Goal of the exercise: The records below need to be repeated exactly, with every picture left out.

(People photos with keypoints)
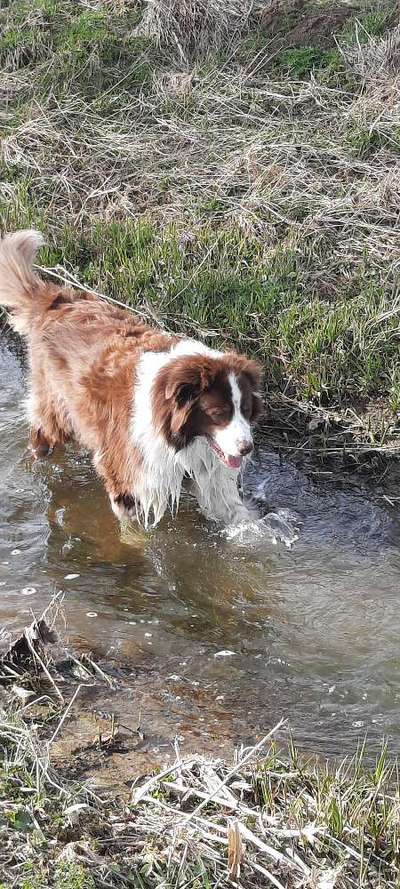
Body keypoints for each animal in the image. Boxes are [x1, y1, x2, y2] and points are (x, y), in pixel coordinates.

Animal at [0, 232, 262, 528]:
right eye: (218, 413)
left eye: (246, 411)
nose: (247, 448)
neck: (178, 437)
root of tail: (58, 299)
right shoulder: (132, 478)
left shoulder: (211, 477)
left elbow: (238, 517)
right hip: (55, 405)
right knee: (42, 433)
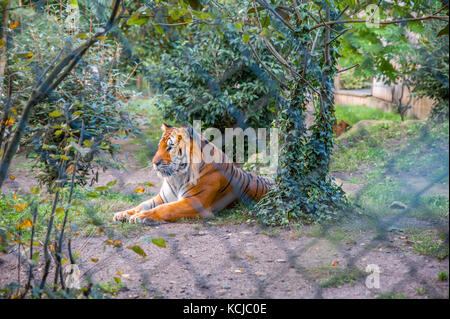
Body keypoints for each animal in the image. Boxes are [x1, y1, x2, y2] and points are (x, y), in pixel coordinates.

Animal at [113, 122, 274, 225]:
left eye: (170, 147)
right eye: (159, 146)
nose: (154, 162)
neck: (176, 177)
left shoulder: (194, 202)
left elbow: (166, 209)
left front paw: (142, 217)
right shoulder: (162, 198)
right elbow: (142, 204)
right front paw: (123, 214)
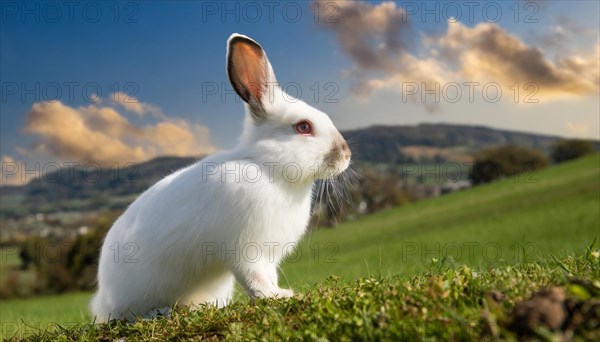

Solution:
Body keypoints for each animal in the image. Boxes are [x1, y1, x2, y2] and points are (x, y), in pixel coordinates.

Animal at [0, 232, 262, 528]:
right eye: (218, 413)
left eye: (246, 411)
nose: (247, 448)
neck: (178, 437)
root of tail: (58, 299)
right shoulder: (132, 478)
left shoulder: (211, 477)
left elbow: (238, 517)
right hip: (55, 405)
right knee: (42, 433)
Body keypoints for each animal in the image. Boxes are [x1, y1, x2, y2] and points are (x, y), in pixel coordinates.

Animal at [113, 122, 274, 225]:
left eye: (170, 147)
right eye: (159, 146)
nose: (154, 162)
neck: (176, 177)
left shoulder: (194, 202)
left elbow: (166, 209)
left front paw: (142, 217)
right shoulder: (162, 198)
right elbow: (142, 204)
right front paw: (123, 214)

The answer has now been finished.